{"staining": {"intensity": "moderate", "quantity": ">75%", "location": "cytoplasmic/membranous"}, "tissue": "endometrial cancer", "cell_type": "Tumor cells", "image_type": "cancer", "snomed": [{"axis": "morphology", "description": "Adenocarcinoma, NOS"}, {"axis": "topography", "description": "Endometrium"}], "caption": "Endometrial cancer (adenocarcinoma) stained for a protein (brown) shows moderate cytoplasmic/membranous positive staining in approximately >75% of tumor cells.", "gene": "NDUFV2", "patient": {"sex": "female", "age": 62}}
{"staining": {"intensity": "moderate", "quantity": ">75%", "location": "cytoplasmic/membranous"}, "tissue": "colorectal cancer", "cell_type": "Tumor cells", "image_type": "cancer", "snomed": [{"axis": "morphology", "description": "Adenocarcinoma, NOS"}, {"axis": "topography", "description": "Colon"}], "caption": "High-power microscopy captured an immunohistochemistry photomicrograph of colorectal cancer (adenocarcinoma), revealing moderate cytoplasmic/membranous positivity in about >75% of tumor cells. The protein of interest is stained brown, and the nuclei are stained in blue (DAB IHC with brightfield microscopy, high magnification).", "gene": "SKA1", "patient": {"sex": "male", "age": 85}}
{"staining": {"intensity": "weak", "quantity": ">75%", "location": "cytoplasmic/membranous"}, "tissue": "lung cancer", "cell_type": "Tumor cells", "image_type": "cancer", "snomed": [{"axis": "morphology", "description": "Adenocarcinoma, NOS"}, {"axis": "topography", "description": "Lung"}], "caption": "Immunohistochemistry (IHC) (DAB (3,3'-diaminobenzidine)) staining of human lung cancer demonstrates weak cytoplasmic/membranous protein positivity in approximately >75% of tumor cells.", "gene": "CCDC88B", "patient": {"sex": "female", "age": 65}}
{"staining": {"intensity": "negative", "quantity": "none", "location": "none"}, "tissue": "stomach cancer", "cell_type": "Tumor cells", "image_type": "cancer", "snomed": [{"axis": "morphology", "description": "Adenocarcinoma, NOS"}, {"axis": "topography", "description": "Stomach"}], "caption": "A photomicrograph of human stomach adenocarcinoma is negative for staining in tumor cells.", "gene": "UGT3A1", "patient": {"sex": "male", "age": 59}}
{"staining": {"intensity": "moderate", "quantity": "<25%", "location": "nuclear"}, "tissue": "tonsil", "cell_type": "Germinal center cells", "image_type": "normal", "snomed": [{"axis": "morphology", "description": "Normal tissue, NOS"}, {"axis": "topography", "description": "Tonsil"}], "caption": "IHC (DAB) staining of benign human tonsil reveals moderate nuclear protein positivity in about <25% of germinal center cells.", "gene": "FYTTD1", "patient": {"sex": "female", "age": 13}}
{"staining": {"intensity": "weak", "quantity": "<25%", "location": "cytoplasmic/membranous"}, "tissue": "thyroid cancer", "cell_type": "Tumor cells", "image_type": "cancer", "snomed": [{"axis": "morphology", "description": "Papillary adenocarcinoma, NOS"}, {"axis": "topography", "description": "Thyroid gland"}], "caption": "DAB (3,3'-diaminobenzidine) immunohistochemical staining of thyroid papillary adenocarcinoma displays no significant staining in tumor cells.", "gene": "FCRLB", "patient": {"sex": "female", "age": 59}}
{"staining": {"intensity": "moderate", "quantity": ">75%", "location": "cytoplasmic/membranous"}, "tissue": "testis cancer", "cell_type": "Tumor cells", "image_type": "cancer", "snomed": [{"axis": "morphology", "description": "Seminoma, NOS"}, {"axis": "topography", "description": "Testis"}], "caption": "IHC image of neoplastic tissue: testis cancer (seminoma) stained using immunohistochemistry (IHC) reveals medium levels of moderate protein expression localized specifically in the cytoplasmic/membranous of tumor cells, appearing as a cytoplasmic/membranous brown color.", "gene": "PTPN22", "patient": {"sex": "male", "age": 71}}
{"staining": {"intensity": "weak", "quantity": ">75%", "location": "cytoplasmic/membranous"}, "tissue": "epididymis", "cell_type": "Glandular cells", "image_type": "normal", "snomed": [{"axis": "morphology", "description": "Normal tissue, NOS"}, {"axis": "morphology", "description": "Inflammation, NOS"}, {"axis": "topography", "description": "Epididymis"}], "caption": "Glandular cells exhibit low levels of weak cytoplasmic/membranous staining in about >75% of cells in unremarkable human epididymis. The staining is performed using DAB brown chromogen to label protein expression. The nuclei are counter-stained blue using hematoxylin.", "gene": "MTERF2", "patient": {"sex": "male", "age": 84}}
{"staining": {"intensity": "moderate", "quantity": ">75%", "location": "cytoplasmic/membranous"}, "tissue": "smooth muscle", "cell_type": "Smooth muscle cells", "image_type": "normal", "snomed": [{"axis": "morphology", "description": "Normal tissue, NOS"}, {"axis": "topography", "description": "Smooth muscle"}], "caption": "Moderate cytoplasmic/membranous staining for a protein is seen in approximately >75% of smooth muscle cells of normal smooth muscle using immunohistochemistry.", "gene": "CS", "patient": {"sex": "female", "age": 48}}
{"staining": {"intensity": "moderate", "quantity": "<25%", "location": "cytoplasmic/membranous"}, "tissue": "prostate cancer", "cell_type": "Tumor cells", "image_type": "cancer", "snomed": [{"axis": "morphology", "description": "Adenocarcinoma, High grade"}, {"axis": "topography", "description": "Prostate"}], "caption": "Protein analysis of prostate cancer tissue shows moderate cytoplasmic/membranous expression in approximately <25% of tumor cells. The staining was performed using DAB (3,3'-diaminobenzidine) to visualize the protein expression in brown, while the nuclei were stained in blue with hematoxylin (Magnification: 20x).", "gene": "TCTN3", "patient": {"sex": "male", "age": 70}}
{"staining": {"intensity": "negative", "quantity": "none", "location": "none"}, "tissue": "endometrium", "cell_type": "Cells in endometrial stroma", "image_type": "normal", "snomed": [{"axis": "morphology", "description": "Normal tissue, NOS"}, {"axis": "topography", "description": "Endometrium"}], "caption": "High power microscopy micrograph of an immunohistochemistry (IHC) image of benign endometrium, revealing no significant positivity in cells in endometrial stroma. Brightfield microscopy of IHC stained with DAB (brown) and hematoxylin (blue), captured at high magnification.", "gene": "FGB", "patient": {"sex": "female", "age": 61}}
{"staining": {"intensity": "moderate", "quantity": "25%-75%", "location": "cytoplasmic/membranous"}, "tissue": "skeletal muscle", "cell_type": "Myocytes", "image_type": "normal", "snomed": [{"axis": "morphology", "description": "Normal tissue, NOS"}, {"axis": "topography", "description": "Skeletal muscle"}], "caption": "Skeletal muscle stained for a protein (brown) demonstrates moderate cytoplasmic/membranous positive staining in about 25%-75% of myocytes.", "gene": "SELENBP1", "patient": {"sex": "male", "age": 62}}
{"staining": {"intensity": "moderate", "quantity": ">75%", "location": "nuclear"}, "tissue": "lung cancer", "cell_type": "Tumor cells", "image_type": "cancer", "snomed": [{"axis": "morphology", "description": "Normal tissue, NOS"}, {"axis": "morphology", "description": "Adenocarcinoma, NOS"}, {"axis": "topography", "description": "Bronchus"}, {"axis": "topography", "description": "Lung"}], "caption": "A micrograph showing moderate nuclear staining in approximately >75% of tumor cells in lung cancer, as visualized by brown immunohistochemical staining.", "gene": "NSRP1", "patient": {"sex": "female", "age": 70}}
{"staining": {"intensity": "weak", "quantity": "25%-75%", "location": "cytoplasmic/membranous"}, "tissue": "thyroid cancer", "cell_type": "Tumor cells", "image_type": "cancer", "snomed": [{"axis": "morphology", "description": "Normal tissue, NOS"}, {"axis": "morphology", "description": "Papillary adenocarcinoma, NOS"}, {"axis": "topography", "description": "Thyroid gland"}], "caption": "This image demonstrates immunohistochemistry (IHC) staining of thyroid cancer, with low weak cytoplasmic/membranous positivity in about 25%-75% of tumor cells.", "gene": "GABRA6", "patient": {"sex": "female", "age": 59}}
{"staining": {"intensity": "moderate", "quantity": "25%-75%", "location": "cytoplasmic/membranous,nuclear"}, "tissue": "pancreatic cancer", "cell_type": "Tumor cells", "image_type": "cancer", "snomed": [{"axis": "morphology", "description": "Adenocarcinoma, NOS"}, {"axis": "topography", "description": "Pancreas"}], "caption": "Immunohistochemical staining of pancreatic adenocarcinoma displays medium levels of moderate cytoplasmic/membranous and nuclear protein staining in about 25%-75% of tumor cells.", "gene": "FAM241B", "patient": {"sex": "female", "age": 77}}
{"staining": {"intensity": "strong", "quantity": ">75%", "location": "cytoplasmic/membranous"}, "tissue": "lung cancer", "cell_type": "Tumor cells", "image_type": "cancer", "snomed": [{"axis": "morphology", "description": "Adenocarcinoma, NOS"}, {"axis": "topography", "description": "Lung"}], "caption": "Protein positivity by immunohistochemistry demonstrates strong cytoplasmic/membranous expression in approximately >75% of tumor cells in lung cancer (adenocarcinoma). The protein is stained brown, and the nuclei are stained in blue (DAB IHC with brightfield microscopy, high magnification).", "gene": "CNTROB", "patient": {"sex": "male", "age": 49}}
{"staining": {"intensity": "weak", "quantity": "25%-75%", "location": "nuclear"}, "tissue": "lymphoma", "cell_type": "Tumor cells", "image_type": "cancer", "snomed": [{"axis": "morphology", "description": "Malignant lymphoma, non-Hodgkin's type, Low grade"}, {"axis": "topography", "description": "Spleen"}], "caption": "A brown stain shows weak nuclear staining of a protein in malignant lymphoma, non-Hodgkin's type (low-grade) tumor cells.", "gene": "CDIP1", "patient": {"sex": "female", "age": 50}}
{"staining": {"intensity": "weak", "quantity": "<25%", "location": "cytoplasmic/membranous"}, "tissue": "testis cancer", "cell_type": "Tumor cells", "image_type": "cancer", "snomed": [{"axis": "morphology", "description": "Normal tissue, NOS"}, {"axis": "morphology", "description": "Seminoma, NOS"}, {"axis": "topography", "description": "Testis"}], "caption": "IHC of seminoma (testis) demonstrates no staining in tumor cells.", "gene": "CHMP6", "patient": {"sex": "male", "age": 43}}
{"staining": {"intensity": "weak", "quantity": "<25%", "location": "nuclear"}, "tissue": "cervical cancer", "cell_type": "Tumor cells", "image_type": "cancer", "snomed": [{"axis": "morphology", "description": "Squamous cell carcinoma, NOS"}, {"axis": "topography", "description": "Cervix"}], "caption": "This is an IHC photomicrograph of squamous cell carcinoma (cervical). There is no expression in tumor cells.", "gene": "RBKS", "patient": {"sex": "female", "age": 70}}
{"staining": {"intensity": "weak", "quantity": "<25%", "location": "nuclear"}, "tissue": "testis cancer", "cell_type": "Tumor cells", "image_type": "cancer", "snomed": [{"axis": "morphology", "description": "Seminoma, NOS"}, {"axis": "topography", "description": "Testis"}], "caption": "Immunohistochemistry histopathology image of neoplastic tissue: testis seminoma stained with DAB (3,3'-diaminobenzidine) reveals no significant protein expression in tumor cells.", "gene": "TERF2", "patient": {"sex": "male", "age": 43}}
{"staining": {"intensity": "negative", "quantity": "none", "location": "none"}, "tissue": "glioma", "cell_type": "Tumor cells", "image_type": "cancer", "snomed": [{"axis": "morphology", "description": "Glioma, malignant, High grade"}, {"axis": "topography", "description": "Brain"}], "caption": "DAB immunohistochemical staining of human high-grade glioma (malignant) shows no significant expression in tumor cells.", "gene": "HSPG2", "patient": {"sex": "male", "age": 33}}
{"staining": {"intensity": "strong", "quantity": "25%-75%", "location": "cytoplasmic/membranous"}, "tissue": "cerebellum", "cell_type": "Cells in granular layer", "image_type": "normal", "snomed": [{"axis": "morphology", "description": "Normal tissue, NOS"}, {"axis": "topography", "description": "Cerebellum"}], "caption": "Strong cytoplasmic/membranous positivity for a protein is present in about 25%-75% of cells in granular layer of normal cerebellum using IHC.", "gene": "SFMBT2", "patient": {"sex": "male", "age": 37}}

# About this exercise
Repeat verbatim the opening run of entries, ending with the line that contains "(IHC) (DAB (3,3'-diaminobenzidine))".

# Result for this exercise
{"staining": {"intensity": "moderate", "quantity": ">75%", "location": "cytoplasmic/membranous"}, "tissue": "endometrial cancer", "cell_type": "Tumor cells", "image_type": "cancer", "snomed": [{"axis": "morphology", "description": "Adenocarcinoma, NOS"}, {"axis": "topography", "description": "Endometrium"}], "caption": "Endometrial cancer (adenocarcinoma) stained for a protein (brown) shows moderate cytoplasmic/membranous positive staining in approximately >75% of tumor cells.", "gene": "NDUFV2", "patient": {"sex": "female", "age": 62}}
{"staining": {"intensity": "moderate", "quantity": ">75%", "location": "cytoplasmic/membranous"}, "tissue": "colorectal cancer", "cell_type": "Tumor cells", "image_type": "cancer", "snomed": [{"axis": "morphology", "description": "Adenocarcinoma, NOS"}, {"axis": "topography", "description": "Colon"}], "caption": "High-power microscopy captured an immunohistochemistry photomicrograph of colorectal cancer (adenocarcinoma), revealing moderate cytoplasmic/membranous positivity in about >75% of tumor cells. The protein of interest is stained brown, and the nuclei are stained in blue (DAB IHC with brightfield microscopy, high magnification).", "gene": "SKA1", "patient": {"sex": "male", "age": 85}}
{"staining": {"intensity": "weak", "quantity": ">75%", "location": "cytoplasmic/membranous"}, "tissue": "lung cancer", "cell_type": "Tumor cells", "image_type": "cancer", "snomed": [{"axis": "morphology", "description": "Adenocarcinoma, NOS"}, {"axis": "topography", "description": "Lung"}], "caption": "Immunohistochemistry (IHC) (DAB (3,3'-diaminobenzidine)) staining of human lung cancer demonstrates weak cytoplasmic/membranous protein positivity in approximately >75% of tumor cells.", "gene": "CCDC88B", "patient": {"sex": "female", "age": 65}}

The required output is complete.